DATA EXCERPTS: Begin

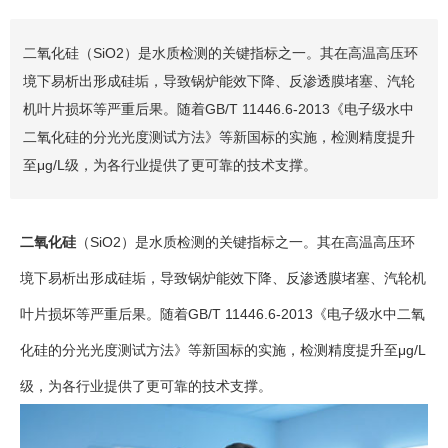
二氧化硅（SiO2）是水质检测的关键指标之一。其在高温高压环
境下易析出形成硅垢，导致锅炉能效下降、反渗透膜堵塞、汽轮
机叶片损坏等严重后果。随着GB/T 11446.6-2013《电子级水中
二氧化硅的分光光度测试方法》等新国标的实施，检测精度提升
至μg/L级，为各行业提供了更可靠的技术支撑。
二氧化硅
（SiO2）是水质检测的关键指标之一。其在高温高压环
境下易析出形成硅垢，导致锅炉能效下降、反渗透膜堵塞、汽轮机
叶片损坏等严重后果。随着GB/T 11446.6-2013《电子级水中二氧
化硅的分光光度测试方法》等新国标的实施，检测精度提升至μg/L
级，为各行业提供了更可靠的技术支撑。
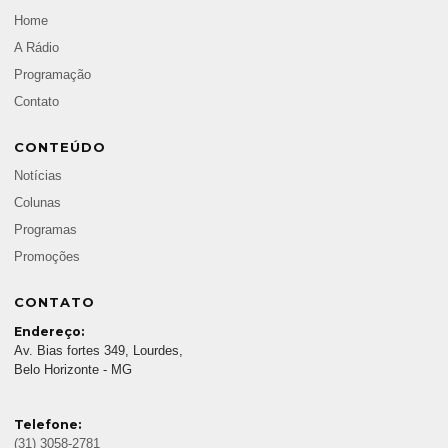
Home
A Rádio
Programação
Contato
CONTEÚDO
Notícias
Colunas
Programas
Promoções
CONTATO
Endereço:
Av. Bias fortes 349, Lourdes,
Belo Horizonte - MG
Telefone:
(31) 3058-2781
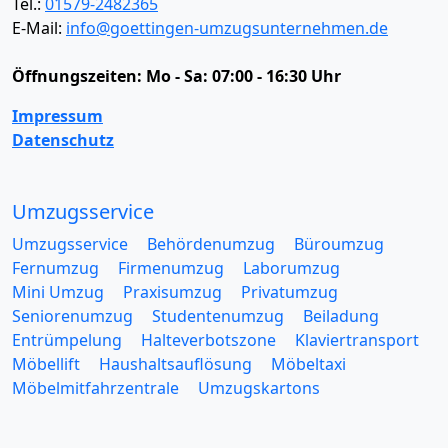
Tel.:
01579-2482365
E-Mail:
info@goettingen-umzugsunternehmen.de
Öffnungszeiten:
Mo - Sa: 07:00 - 16:30 Uhr
Impressum
Datenschutz
Umzugsservice
Umzugsservice
Behördenumzug
Büroumzug
Fernumzug
Firmenumzug
Laborumzug
Mini Umzug
Praxisumzug
Privatumzug
Seniorenumzug
Studentenumzug
Beiladung
Entrümpelung
Halteverbotszone
Klaviertransport
Möbellift
Haushaltsauflösung
Möbeltaxi
Möbelmitfahrzentrale
Umzugskartons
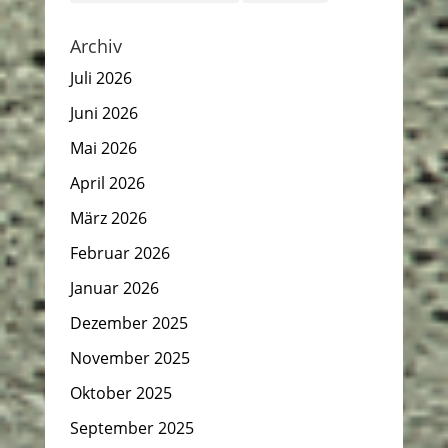
Archiv
Juli 2026
Juni 2026
Mai 2026
April 2026
März 2026
Februar 2026
Januar 2026
Dezember 2025
November 2025
Oktober 2025
September 2025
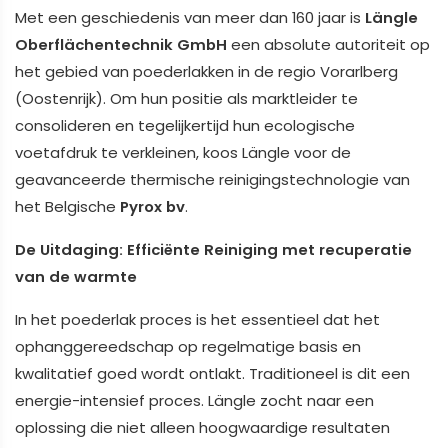
Met een geschiedenis van meer dan 160 jaar is
Längle
Oberflächentechnik GmbH
een absolute autoriteit op
het gebied van poederlakken in de regio Vorarlberg
(Oostenrijk). Om hun positie als marktleider te
consolideren en tegelijkertijd hun ecologische
voetafdruk te verkleinen, koos Längle voor de
geavanceerde thermische reinigingstechnologie van
het Belgische
Pyrox bv
.
De Uitdaging: Efficiënte Reiniging met recuperatie
van de warmte
In het poederlak proces is het essentieel dat het
ophanggereedschap op regelmatige basis en
kwalitatief goed wordt ontlakt. Traditioneel is dit een
energie-intensief proces. Längle zocht naar een
oplossing die niet alleen hoogwaardige resultaten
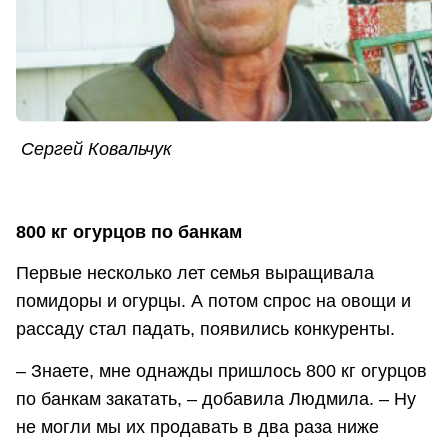
Сергей Ковальчук
800 кг огурцов по банкам
Первые несколько лет семья выращивала
помидоры и огурцы. А потом спрос на овощи и
рассаду стал падать, появились конкуренты.
– Знаете, мне однажды пришлось 800 кг огурцов
по банкам закатать, – добавила Людмила. – Ну
не могли мы их продавать в два раза ниже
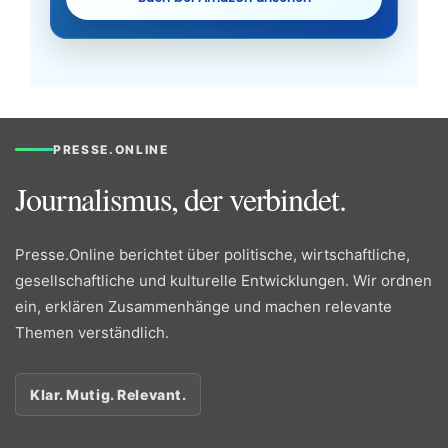
PRESSE.ONLINE
Journalismus, der verbindet.
Presse.Online berichtet über politische, wirtschaftliche,
gesellschaftliche und kulturelle Entwicklungen. Wir ordnen
ein, erklären Zusammenhänge und machen relevante
Themen verständlich.
Klar. Mutig. Relevant.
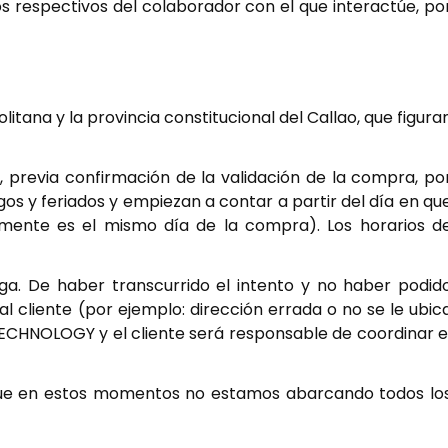
tos respectivos del colaborador con el que interactúe, po
litana y la provincia constitucional del Callao, que figura
, previa confirmación de la validación de la compra, po
s y feriados y empiezan a contar a partir del día en qu
iamente es el mismo día de la compra). Los horarios d
ega. De haber transcurrido el intento y no haber podid
l cliente (por ejemplo: dirección errada o no se le ubic
 TECHNOLOGY y el cliente será responsable de coordinar e
porque en estos momentos no estamos abarcando todos lo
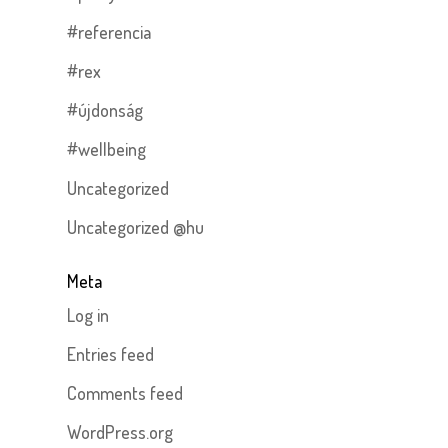
#referencia
#rex
#újdonság
#wellbeing
Uncategorized
Uncategorized @hu
Meta
Log in
Entries feed
Comments feed
WordPress.org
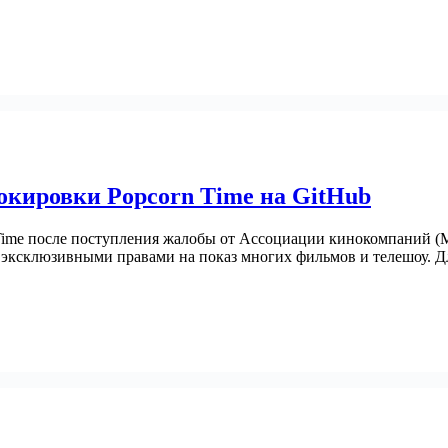
окировки Popcorn Time на GitHub
me после поступления жалобы от Ассоциации кинокомпаний (MPA, 
эксклюзивными правами на показ многих фильмов и телешоу. Д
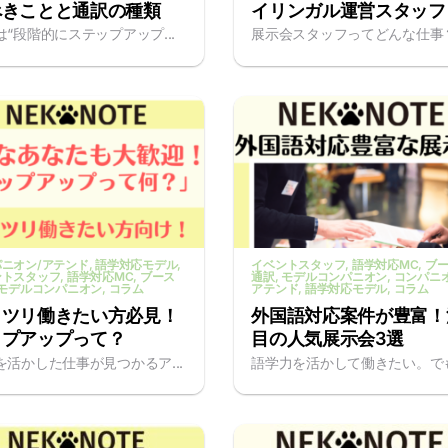
べきことと通訳の種類
イリンガル運営スタッフ
は“段階的にステップアップ...
展示会スタッフってどんな仕事？.
ニオン/アテンド
, 語学対応モデル
,
イベントスタッフ
, 語学対応MC
, ブ
ントスタッフ
, 語学対応MC
, ブース
通訳
, モデルコンパニオン
, コンパニ
 モデルコンパニオン
, コラム
アテンド
, 語学対応モデル
, コラム
ッツリ働きたい方必見！
外国語対応案件が豊富！
ップアップって？
目の人気展示会3選
を活かした仕事が見つかるア...
語学力を活かして働きたい。でも.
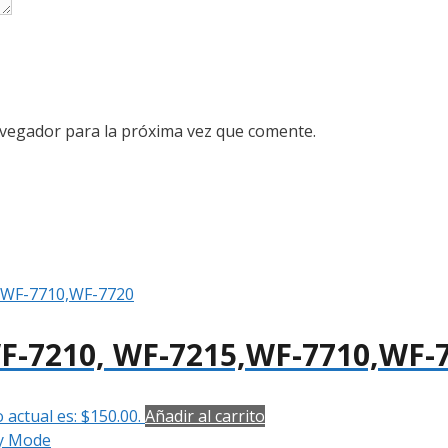
avegador para la próxima vez que comente.
WF-7210, WF-7215,WF-7710,WF-
o actual es: $150.00.
Añadir al carrito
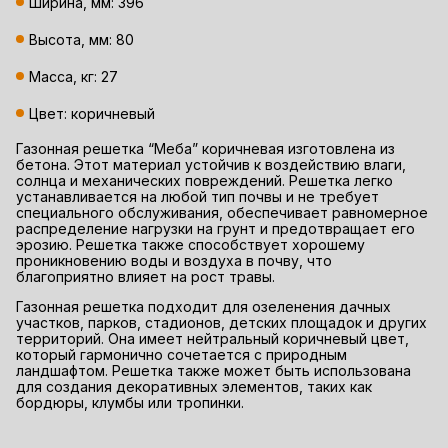
Ширина, мм: 396
Высота, мм: 80
Масса, кг: 27
Цвет: коричневый
Газонная решетка “Меба” коричневая изготовлена из
бетона. Этот материал устойчив к воздействию влаги,
солнца и механических повреждений. Решетка легко
устанавливается на любой тип почвы и не требует
специального обслуживания, обеспечивает равномерное
распределение нагрузки на грунт и предотвращает его
эрозию. Решетка также способствует хорошему
проникновению воды и воздуха в почву, что
благоприятно влияет на рост травы.
Газонная решетка подходит для озеленения дачных
участков, парков, стадионов, детских площадок и других
территорий. Она имеет нейтральный коричневый цвет,
который гармонично сочетается с природным
ландшафтом. Решетка также может быть использована
для создания декоративных элементов, таких как
бордюры, клумбы или тропинки.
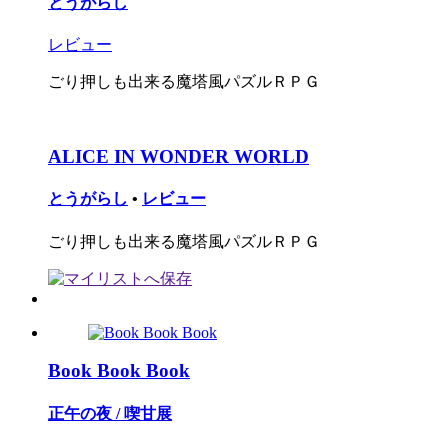
とうがらし
レビュー
ごり押しも出来る魔塔風パズルＲＰＧ
ALICE IN WONDER WORLD
とうがらし
•
レビュー
ごり押しも出来る魔塔風パズルＲＰＧ
Book Book Book
正午の夜 / 喫甘展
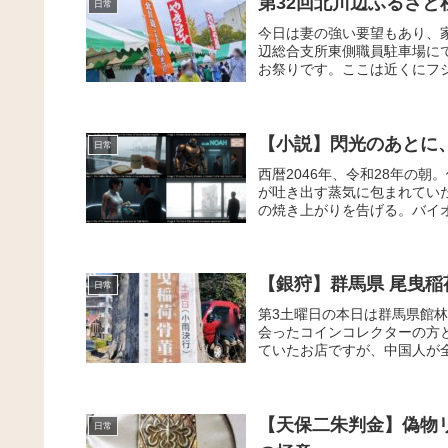
第32回北川辺ふるさ
日常
今日は妻の強い要望もあり、
辺総合支所東側職員駐車場にて
お祭りです。ここは近くにフジ
【小説】閃光のあとに
日常
西暦2046年、令和28年の
が吐き出す蒸気に包まれてい
の焼き上がりを告げる。バイオ
【銀狩】群馬県 尾曳稲
日常
第3土曜日の本日は群馬県館
会ったコインコレクターの方
ていたお店ですが、中国人が全
​【天保二朱判金】偽物
日常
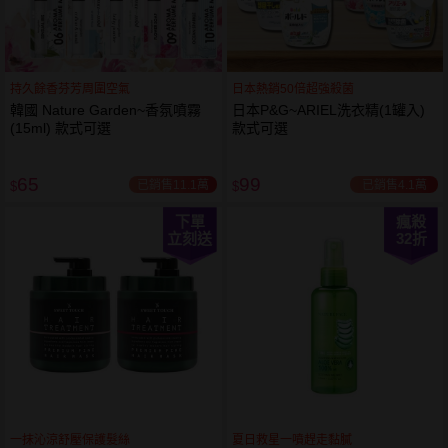
持久餘香芬芳周圍空氣
日本熱銷50倍超強殺菌
韓國 Nature Garden~香氛噴霧
日本P&G~ARIEL洗衣精(1罐入)
(15ml) 款式可選
款式可選
65
99
已銷售11.1萬
已銷售4.1萬
$
$
下單
瘋殺
立刻送
32
折
一抹沁涼舒壓保護髮絲
夏日救星一噴趕走黏膩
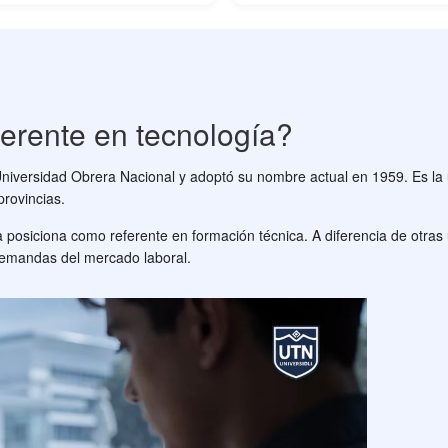
erente en tecnología?
versidad Obrera Nacional y adoptó su nombre actual en 1959. Es la ú
provincias.
a posiciona como referente en formación técnica. A diferencia de otras
 demandas del mercado laboral.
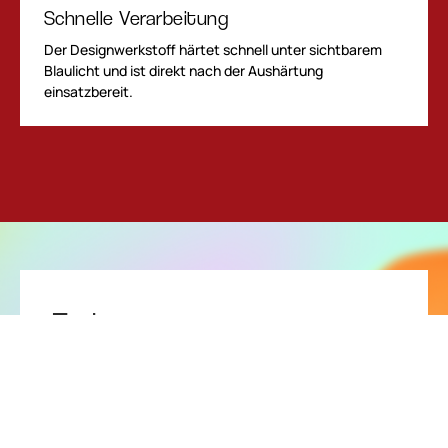
Schnelle Verarbeitung
Der Designwerkstoff härtet schnell unter sichtbarem
Blaulicht und ist direkt nach der Aushärtung
einsatzbereit.
Farben
luxon eröffnet eine große Bandbreite an
Gestaltungsmöglichkeiten. Die Farben lassen sich
untereinander mischen und individuell abstufbare
Transzparenz- oder Pastell-Effekte erzeugen. Durch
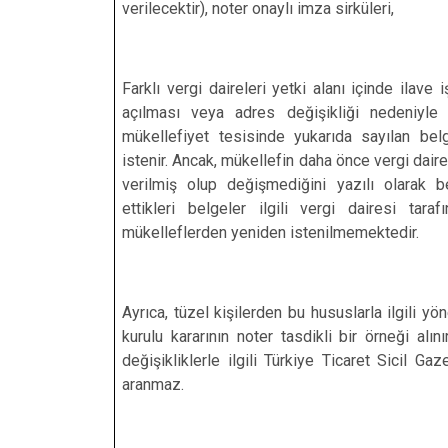
verilecektir), noter onaylı imza sirküleri,
Farklı vergi daireleri yetki alanı içinde ilave i
açılması veya adres değişikliği nedeniyle 
mükellefiyet tesisinde yukarıda sayılan bel
istenir. Ancak, mükellefin daha önce vergi dair
verilmiş olup değişmediğini yazılı olarak b
ettikleri belgeler ilgili vergi dairesi taraf
mükelleflerden yeniden istenilmemektedir.
Ayrıca, tüzel kişilerden bu hususlarla ilgili yö
kurulu kararının noter tasdikli bir örneği alını
değişikliklerle ilgili Türkiye Ticaret Sicil Gaz
aranmaz.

DATA EXCERPTS: End

> ABOUT THIS TASK: Give again, exactly as written above, every line from the one holding "境下易析出形成硅垢，导致锅炉能效下降、反渗透膜堵塞、汽轮机" to the one holding "(Oostenrijk). Om hun", with both ends kept and the pictures left out.

> TASK OUTPUT:
境下易析出形成硅垢，导致锅炉能效下降、反渗透膜堵塞、汽轮机
叶片损坏等严重后果。随着GB/T 11446.6-2013《电子级水中二氧
化硅的分光光度测试方法》等新国标的实施，检测精度提升至μg/L
级，为各行业提供了更可靠的技术支撑。
Home
A Rádio
Programação
Contato
CONTEÚDO
Notícias
Colunas
Programas
Promoções
CONTATO
Endereço:
Av. Bias fortes 349, Lourdes,
Belo Horizonte - MG
Telefone:
(31) 3058-2781
Tel.:
01579-2482365
E-Mail:
info@goettingen-umzugsunternehmen.de
Öffnungszeiten:
Mo - Sa: 07:00 - 16:30 Uhr
Impressum
Datenschutz
Umzugsservice
Umzugsservice
Behördenumzug
Büroumzug
Fernumzug
Firmenumzug
Laborumzug
Mini Umzug
Praxisumzug
Privatumzug
Seniorenumzug
Studentenumzug
Beiladung
Entrümpelung
Halteverbotszone
Klaviertransport
Möbellift
Haushaltsauflösung
Möbeltaxi
Möbelmitfahrzentrale
Umzugskartons
Archiv
Juli 2026
Juni 2026
Mai 2026
April 2026
März 2026
Februar 2026
Januar 2026
Dezember 2025
November 2025
Oktober 2025
September 2025
Met een geschiedenis van meer dan 160 jaar is
Längle
Oberflächentechnik GmbH
een absolute autoriteit op
het gebied van poederlakken in de regio Vorarlberg
(Oostenrijk). Om hun positie als marktleider te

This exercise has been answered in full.